Selon les articles 1, I, et 2 de l'ordonnance n°2020-306 du 25 mars 2020, modifiée par l'ordonnance n° 2020-560 du 13 mai 2020, rendus applicables aux juridictions de l'ordre judiciaire par l'ordonnance n° 2020-304 du 25 mars 2020, relative à la prorogation des délais échus pendant la période d'urgence sanitaire et à l'adaptation des procédures pendant cette même période, les recours, dont le délai a expiré entre le 12 mars 2020 et le 23 juin 2020 inclus, sont réputés formés à temps s'ils sont effectués dans un délai qui ne peut excéder, à compter de la fin de cette période, le délai légalement imparti pour agir, dans la limite de deux mois.
Il résulte de la combinaison de ces textes que la prorogation prévue par l'article 2 de l'ordonnance du 25 mars 2020 ne s'applique pas aux délais d'appel ayant commencé à courir postérieurement à la période d'urgence sanitaire, soit après le 23 juin 2020.
De plus, si l'article 1 de loi n°2021-160 du 15 février 2021 dispose qu'à la fin de l'article 7 de la loi n° 2020-290 du 23 mars 2020 d'urgence pour faire face à l'épidémie de Covid-19, la date : « 1er avril 2021 » est remplacée par la date : « 31 décembre 2021", pour autant l'article 7 ainsi cité dispose uniquement que le chapitre Ier bis du titre III du livre Ier de la troisième partie du code de la santé publique est applicable jusqu'au 1er avril 2021.
Or ces dispositions du code de la santé publique ne concernent nullement la prorogation des délais de procédure échus pendant la période d'urgence sanitaire mais uniquement 'les mesures ayant pour objet le placement et le maintien en isolement des personnes affectées'.
Par conséquent, l'appelant est mal fondé à se prévaloir de la prorogation des délais échus pendant la période d'urgence sanitaire, alors que d'une part le délai d'appel a commencé à courir bien postérieurement à celle-ci, le 20 février 2021, soit à une date à laquelle la période d'urgence sanitaire était expirée, et que d'autre part son appel a été formalisé plus d'un mois après sa notification.
Son appel ayant été formalisé hors délai, il effectivement irrecevable en son appel.
La cour n'a pas à statuer au fond et notamment à confirmer le jugement de première instance qui devient définitif.

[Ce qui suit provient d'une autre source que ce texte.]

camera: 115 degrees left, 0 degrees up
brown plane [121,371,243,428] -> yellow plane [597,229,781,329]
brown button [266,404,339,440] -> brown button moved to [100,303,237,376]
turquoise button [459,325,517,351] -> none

L'appelant doit être condamné aux dépens d'appel, ce qui fait obstacle à ce qu'il puisse utilement solliciter le bénéfice des dispositions sur le fondement de l'article 700 du code de procédure civile.
Il serait inéquitable de laisser à la charge de l'URSSAF les frais exposés pour sa défense en cause d'appel. M. [F] doit en conséquence être condamné à lui payer la somme de 1 000 euros sur le fondement de l'article 700 du code de procédure civile.
PAR CES MOTIFS,
-Dit l'URSSAF recevable à soulever la fin de non-recevoir tirée de l'irrecevabilité de l'appel,
- Dit M. [F] irrecevable en son appel,
- Déboute M. [F] de sa demande sur le fondement de l'article 700 du code de procédure civile,
- Condamne M. [I] [F] à payer à l'URSSAF Provence-Alpes-Côte d'Azur la somme de 1 000 euros sur le fondement de l'article 700 du code de procédure civile,
- Condamne M. [I] [F] aux dépens d'appel.